ABSTRACT
eCD4-Ig is an antibody-like therapeutic for HIV that was constructed by fusing CD4 domains 1 and 2, and
an HIV coreceptor-mimetic sulfopeptide, to the N- and C-termini of the constant Fc region of an antibody.
eCD4-Ig will join an emerging class of long-acting therapeutics for treating and preventing HIV infection. As
a consequence of being built from parts of HIV’s receptors, eCD4-Ig neutralizes 100% of HIV isolates, and
even neutralizes simian immunodeficiency virus (SIV). Thus, eCD4-Ig presents fundamental barriers to
escape. This grant will fund the work that is needed in between cell line development and IND-enabling
studies to bring eCD4-Ig to the clinic. In Phase I, we will validate assays for critical quality attributes (CQAs)
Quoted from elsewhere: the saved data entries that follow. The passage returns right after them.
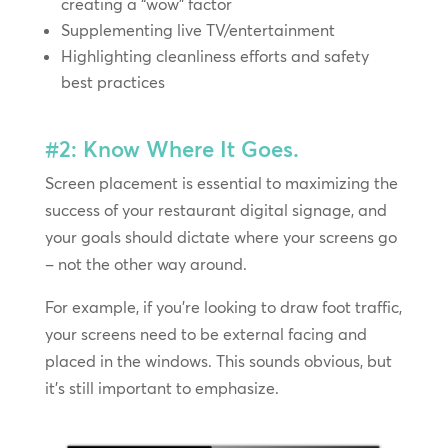
creating a “wow” factor
Supplementing live TV/entertainment
Highlighting cleanliness efforts and safety
best practices
#2: Know Where It Goes.
Screen placement is essential to maximizing the
success of your restaurant digital signage, and
your goals should dictate where your screens go
– not the other way around.
For example, if you’re looking to draw foot traffic,
your screens need to be external facing and
placed in the windows. This sounds obvious, but
it’s still important to emphasize.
including the sulfotyrosine content of the coreceptor-mimetic sulfopeptide, and then show that the eCD4-Ig
protein made by new cell lines meets pre-defined CQAs. In Phase II, we will optimize our upstream process,
downstream process, formulation buffers, and generate a GLP lot of eCD4-Ig protein for IND-enabling
studies. Features of the upstream process that will be optimized include media and feed selection, a
temperature shift, and fed-batch versus perfusion culture. Our downstream process is based on convective
chromatography, including for Protein A affinity chromatography, anion exchange (AEX) chromatography,
and hydrophobic interaction (HIC) chromatography. These processes efficiently remove poorly sulfated
eCD4-Ig, aggregates, and host cell protein (HCP). We will develop a formulation for intravenous injection,
and a high-concentration formulation with acceptable viscosity for subcutaneous injection. Production of a
GLP lot of protein for IND-enabling studies will be outsourced to a CMO after a technology transfer process.
These are the essential next steps towards bringing eCD4-Ig to the clinic.